Content starts
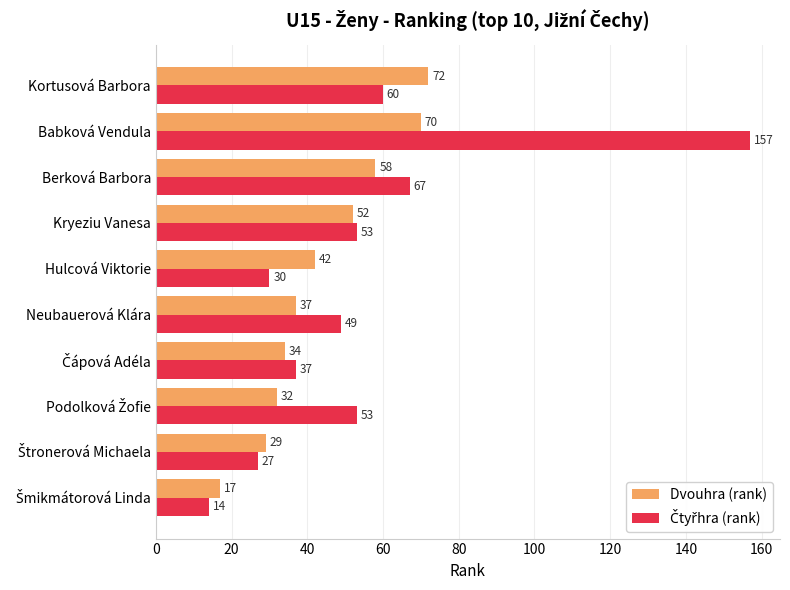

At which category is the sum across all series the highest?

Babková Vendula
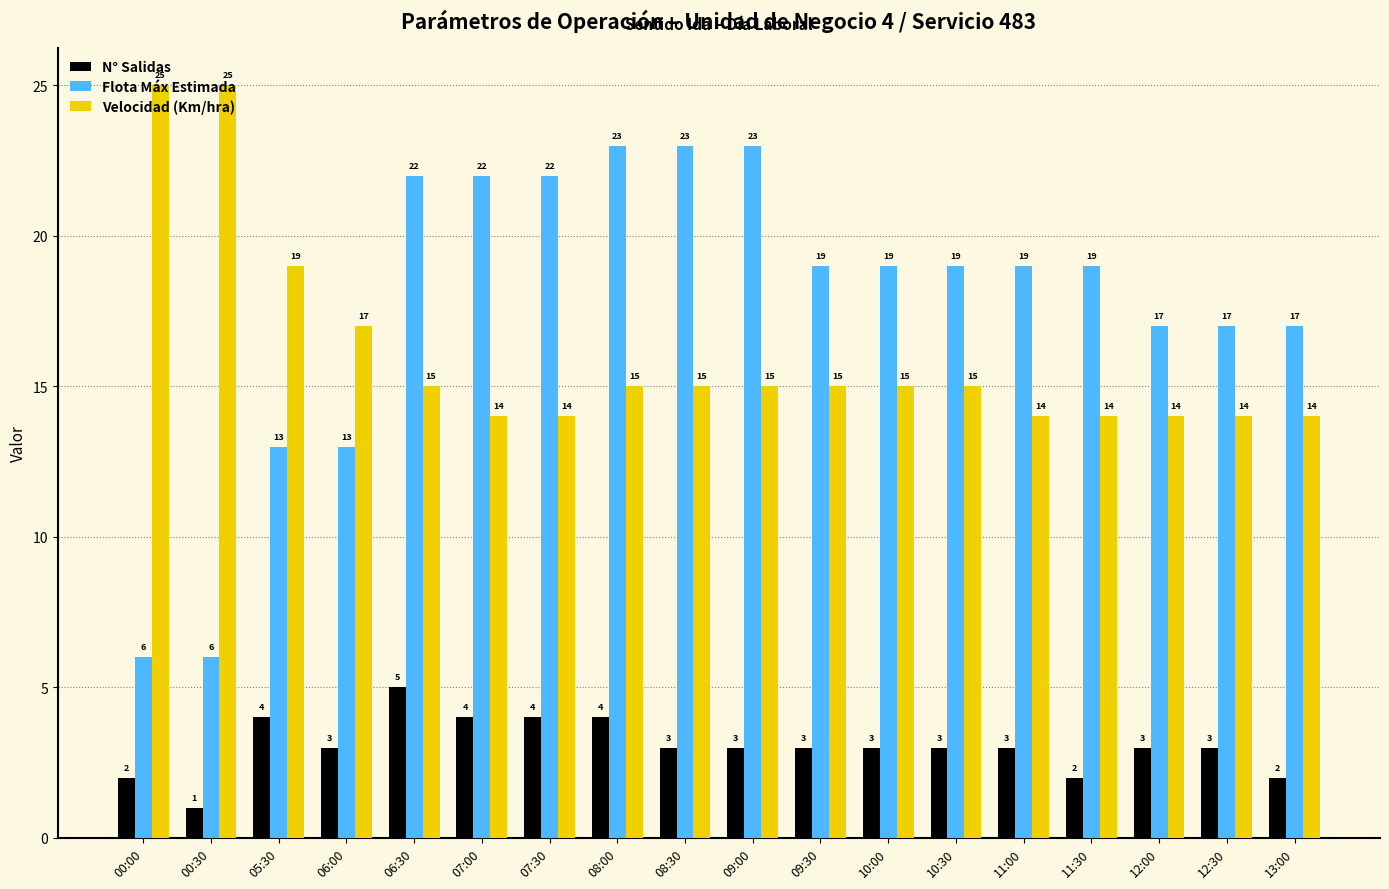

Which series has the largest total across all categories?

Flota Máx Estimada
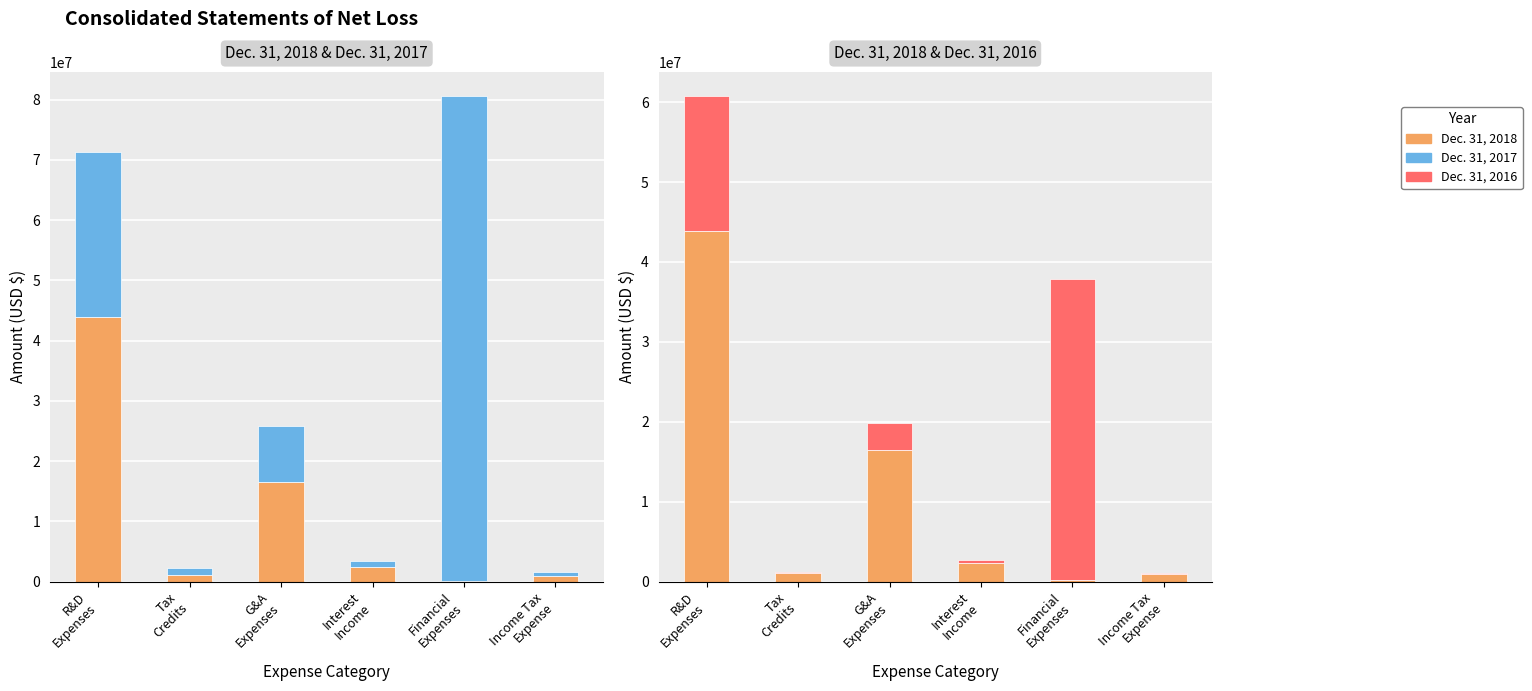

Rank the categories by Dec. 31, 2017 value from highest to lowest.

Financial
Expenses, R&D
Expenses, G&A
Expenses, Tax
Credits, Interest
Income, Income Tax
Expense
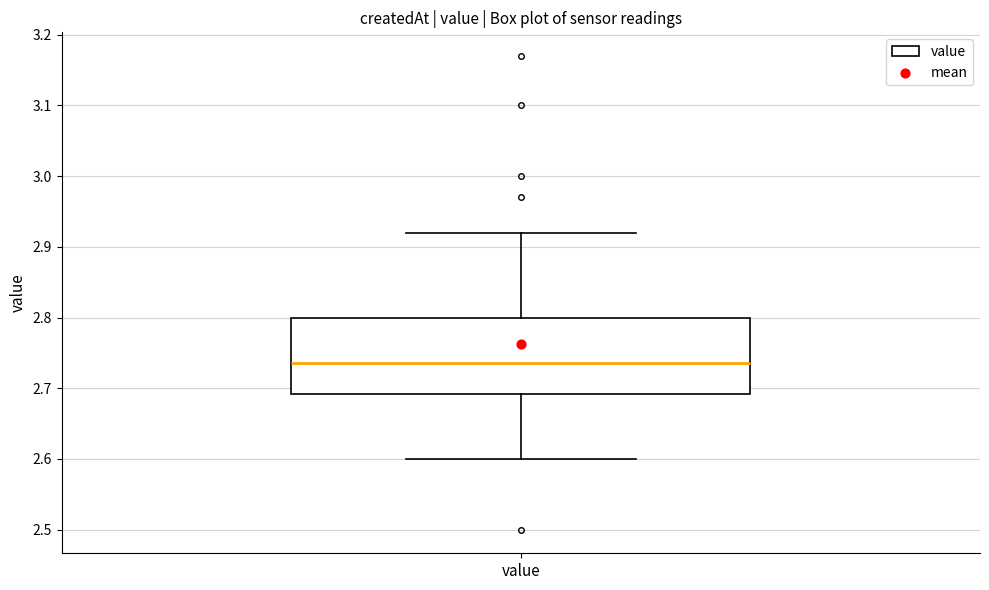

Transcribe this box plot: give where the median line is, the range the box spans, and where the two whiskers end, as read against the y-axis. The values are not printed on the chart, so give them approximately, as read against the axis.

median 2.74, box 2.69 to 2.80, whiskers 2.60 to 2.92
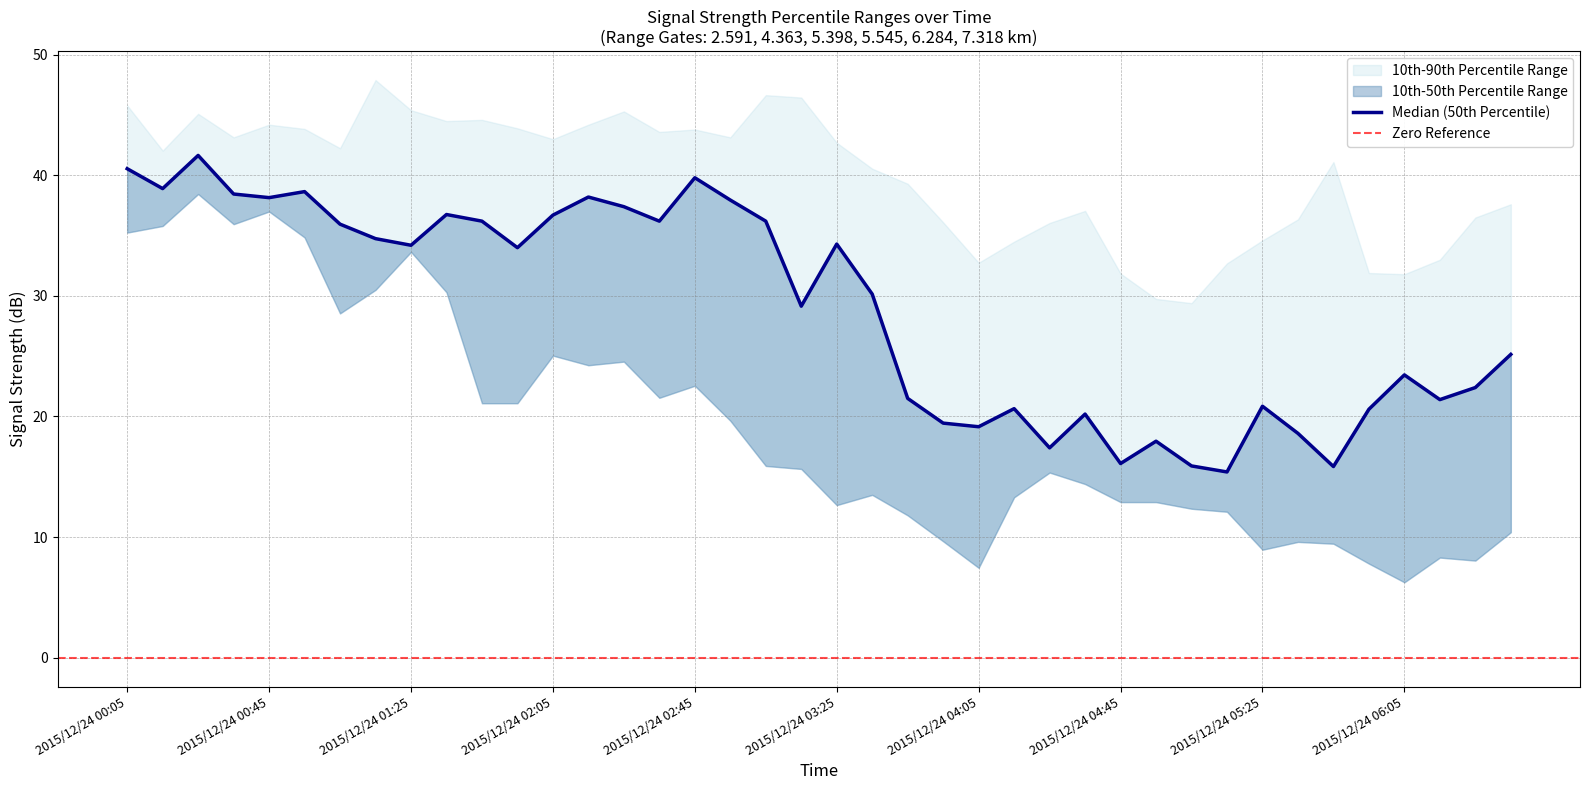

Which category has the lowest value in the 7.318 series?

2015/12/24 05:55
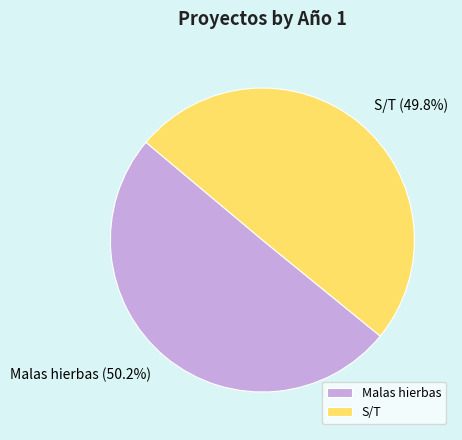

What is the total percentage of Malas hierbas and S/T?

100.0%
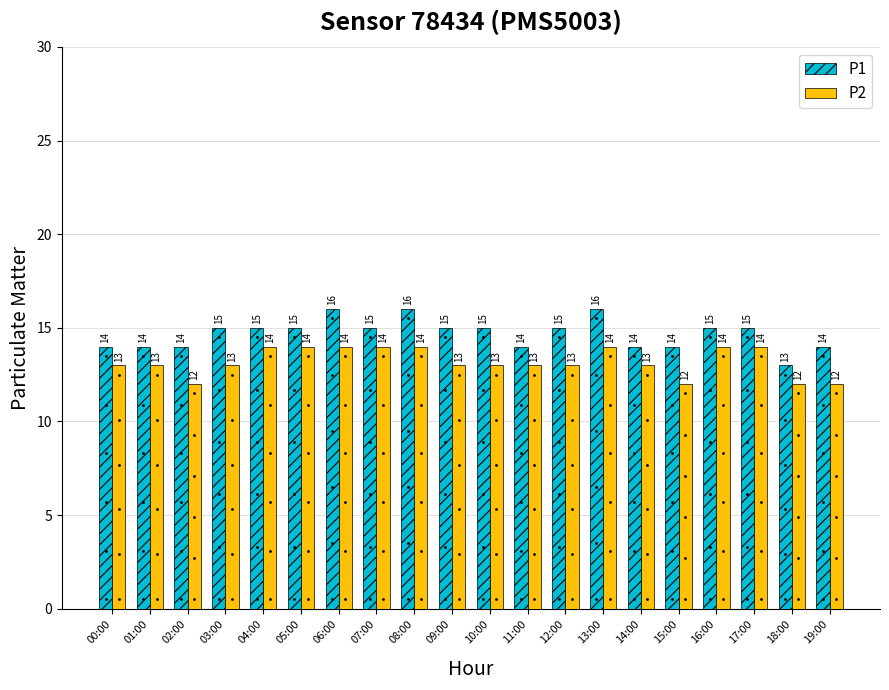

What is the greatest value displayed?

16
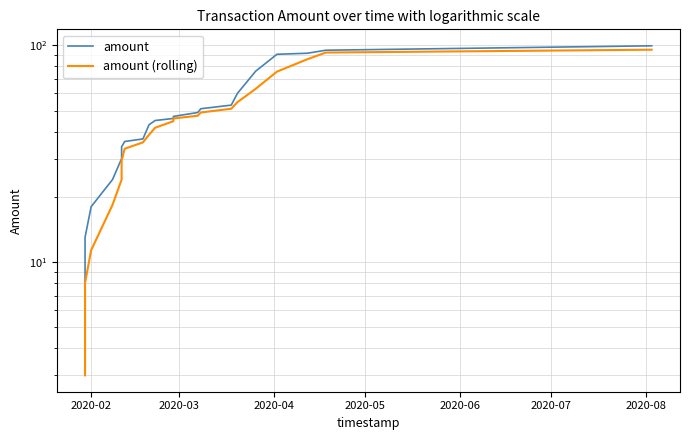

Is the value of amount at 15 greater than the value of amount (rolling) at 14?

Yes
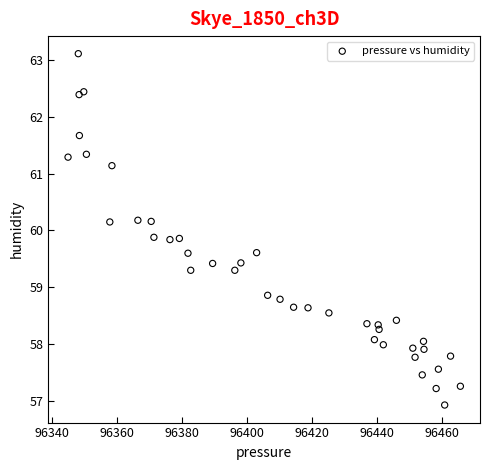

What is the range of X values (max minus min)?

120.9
Content ends
▸ TASK GOAL: Copy every row above word for word, leaving out the pictures.

▸ RESULT FOR THIS EXERCISE:
At which category is the sum across all series the highest?

Babková Vendula

Which series has the largest total across all categories?

Flota Máx Estimada

Rank the categories by Dec. 31, 2017 value from highest to lowest.

Financial
Expenses, R&D
Expenses, G&A
Expenses, Tax
Credits, Interest
Income, Income Tax
Expense

Transcribe this box plot: give where the median line is, the range the box spans, and where the two whiskers end, as read against the y-axis. The values are not printed on the chart, so give them approximately, as read against the axis.

median 2.74, box 2.69 to 2.80, whiskers 2.60 to 2.92

Which category has the lowest value in the 7.318 series?

2015/12/24 05:55

What is the total percentage of Malas hierbas and S/T?

100.0%

What is the greatest value displayed?

16

Is the value of amount at 15 greater than the value of amount (rolling) at 14?

Yes

What is the range of X values (max minus min)?

120.9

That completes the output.